*EXCERPT TO READ*.
========
AUTHOR=Choi Nak Jung , Ku Kibon , Mansoor Sheikh , Chung Yong Suk , Tuan Thai Thanh TITLE=A novel 3D insect detection and monitoring system in plants based on deep learning JOURNAL=Frontiers in Plant Science VOLUME=14 YEAR=2023 URL=https://www.frontiersin.org/journals/plant-science/articles/10.3389/fpls.2023.1236154 DOI=10.3389/fpls.2023.1236154 ISSN=1664-462X ABSTRACT=

Insects can have a significant impact on biodiversity, ecology, and the economy. Certain insects, such as aphids, caterpillars, and beetles, feed on plant tissues, including leaves, stems, and fruits. They can cause direct damage by chewing on the plant parts, resulting in holes, defoliation, or stunted growth. This can weaken the plant and affect its overall health and productivity. Therefore, the aim of this research was to develop a model system that can identify insects and track their behavior, movement, size, and habits. We successfully built a 3D monitoring system that can track insects over time, facilitating the exploration of their habits and interactions with plants and crops. This technique can assist researchers in comprehending insect behavior and ecology, and it can be beneficial for further research in these areas.
========
*STORED DATA*.
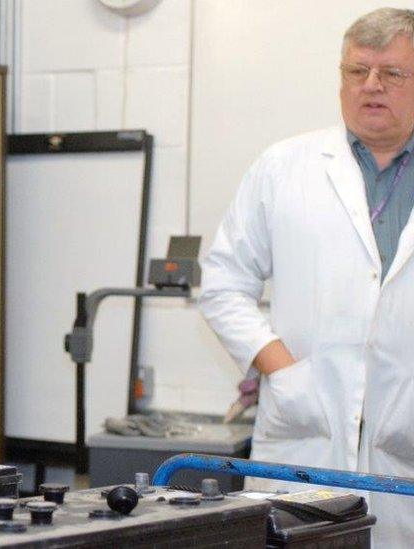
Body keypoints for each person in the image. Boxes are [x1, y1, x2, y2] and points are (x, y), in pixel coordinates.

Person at [200, 7, 414, 547]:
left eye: (392, 73)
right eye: (356, 71)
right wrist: (282, 368)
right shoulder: (284, 167)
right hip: (305, 433)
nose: (371, 86)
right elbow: (224, 281)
========
*TASK INSTRUCTIONS*.
a. Reproduce word for word the part of the insect-monitoring abstract that begins at the words "Insects can have" and stops after "in these areas.".
b. Which three insects does the insect-monitoring abstract name as feeding on plant tissues?

*COMPLETED EXERCISE*.
a.
Insects can have a significant impact on biodiversity, ecology, and the economy. Certain insects, such as aphids, caterpillars, and beetles, feed on plant tissues, including leaves, stems, and fruits. They can cause direct damage by chewing on the plant parts, resulting in holes, defoliation, or stunted growth. This can weaken the plant and affect its overall health and productivity. Therefore, the aim of this research was to develop a model system that can identify insects and track their behavior, movement, size, and habits. We successfully built a 3D monitoring system that can track insects over time, facilitating the exploration of their habits and interactions with plants and crops. This technique can assist researchers in comprehending insect behavior and ecology, and it can be beneficial for further research in these areas.

b. Aphids, caterpillars, and beetles.